Où l’on se fâche parce qu’il fait trop chaud

hel

Le thermomètre indique trente-neuf degrés. Trente-neuf degrés à l'ombre de la terrasse.

Je surveille mon Auguste du coin de l'œil, parce qu'à son âge… faudrait pas qu'il me claque entre les tomettes à l'ombre du grand pin, en plein désert aoûtien. Car les rues sont vides et le village silence. Il ne reste plus qu'Auguste et moi. Auguste, moi, et… bon d'accord, quelques figurants : l'épicière-boulangère-mercière, le boucher, le facteur, la pharmacienne, les étals du marché (mais seulement un jour sur deux, et exit celui du seigneur qui doit tenir à notre ennui), le patron du bar-tabac, son comptoir, ses quatre tables fleuries de parasols qui attendent septembre.

— Qu'est-ce vous avez donc à me reluquer comme ça, jouez donc, plutôt !
— Je regarde comme vous êtes beau. C'est interdit ?

Auguste hausse les épaules, lève les yeux au ciel, lisse sa blanche moustache, pas dupe. Mais avec un peu de plaisir quand même, je le vois, là, dans le fond de son œil.

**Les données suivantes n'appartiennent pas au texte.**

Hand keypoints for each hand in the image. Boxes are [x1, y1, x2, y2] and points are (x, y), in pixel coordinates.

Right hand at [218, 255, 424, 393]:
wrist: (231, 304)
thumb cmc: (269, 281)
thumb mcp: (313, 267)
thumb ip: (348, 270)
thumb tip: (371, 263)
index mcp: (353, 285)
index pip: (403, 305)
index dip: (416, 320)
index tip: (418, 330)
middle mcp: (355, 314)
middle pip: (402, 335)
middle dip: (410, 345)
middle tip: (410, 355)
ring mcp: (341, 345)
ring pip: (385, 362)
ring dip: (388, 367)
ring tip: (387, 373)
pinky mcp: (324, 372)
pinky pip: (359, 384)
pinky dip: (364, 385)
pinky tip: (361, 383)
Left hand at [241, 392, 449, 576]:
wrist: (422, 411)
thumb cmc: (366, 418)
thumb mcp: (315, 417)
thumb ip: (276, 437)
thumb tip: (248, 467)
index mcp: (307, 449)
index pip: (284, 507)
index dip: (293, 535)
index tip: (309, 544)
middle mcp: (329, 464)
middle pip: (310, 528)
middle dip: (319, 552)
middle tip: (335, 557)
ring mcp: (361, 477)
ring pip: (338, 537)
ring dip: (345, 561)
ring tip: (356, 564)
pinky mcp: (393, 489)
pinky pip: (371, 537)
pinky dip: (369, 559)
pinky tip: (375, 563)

Je suis très douée pour lire les fonds d'œil, c'est là ma principale qualité. Le plaisir qui rougit une demi-seconde, avant de se ressaisir. Il aurait vingt ans de moins que j'aurais pu l'avoir, embarrasser mon Auguste. Et encore… parce que dans le fond d'à côté il y a beaucoup, beaucoup d'intelligence. Pas certaine qu'on la fasse à des fonds d'œil comme celui-là.

— Seulement si cela vous trouble au point d'en oublier de jouer.
— J'en ai assez de jouer. Y'a-t-il un jeu plus ennuyeux que les dames ? C'est un jeu qui n'amuse que les petits enfants et les vieillards.
— Doucement mon petit, vous pourriez bien vexer le vieillard que je suis.

J'aime quand Auguste me donne du « mon petit », comme si j'avais l'âge des sucreries, l'âge encore, de dire des bêtises qu'on pardonne. 

— Peur de vous vexer, vous ? Non. Et puis même, vous reviendriez.
— Vraiment ? Vous avez l'air bien sûr de vous.
— Vous iriez où ? Puisqu'il n'y a que moi.
— Je pourrais rester chez moi, tranquille, au frais.
— Si vous le dites…

Auguste range le jeu, les petits pions dans les casiers, méticuleux du bout des doigts, les petits pions un à un de chaque côté du damier, et même je crois qu'il les compte sans en avoir l'air pour ne pas m'agacer. Et il fait trainer, trainer, si bien qu'à la fin, je lui chipe le jeu des mains.

— Rah vous la patience…
— Oui, moi, la patience.
— Que fait-on alors ?
— Pourquoi devrait-on faire quelque chose ?

Auguste soupire. Long, long soupir. Hausse les épaules (c'est un tic).

— Je ne sais pas, ça risque d'être long, non ? Le temps comme ça.
— On est en plein août, en plein désert, néant, soleil et petits oiseaux, sans même rien qui passe sous les yeux, qui pourrait nous donner sujet à commérage, alors d'emblée le temps est long forcément et c'est ça qui est bien.
— Si je peux me permettre, je vous trouve de fâcheuse humeur aujourd'hui. D'habitude…
— Non, justement. Vous ne pouvez pas… vous permettre. Rappelez-vous que nous n'avez que moi pour traverser le désert.
— C'est ce qui vous met de méchante humeur ? Vous auriez pu partir, vous…
— Bon ça suffit ! Voilà à force de me le dire, ça y est ! Je ne suis plus d'humeur !

Auguste tressaute. J'ai les joues rouges. Mais il fait trente-neuf degrés à l'ombre de la terrasse.

— Rentrez chez vous, vous ennuyer tout seul. Et ne revenez pas demain.

Il me regarde longuement, sans un mot, est-elle sérieuse ou non, et moi je regarde droit devant (le portail, allé pépé va) les joues rouges, puis dans son fond d'œil, ma méchanceté plantée dedans, qui sent la tristesse, ma méchanceté qui en ressort triste, mais triste, que je pourrais pleurer là maintenant et Auguste ramasse son chapeau, se couvre la tête, et s'en va, sans se retourner.

Les feuilles qui craquent sous ses pas, trop de feuilles déjà, comme l'a titré le journal qui n'avait rien à dire d'autre : « Août sous les feuilles ».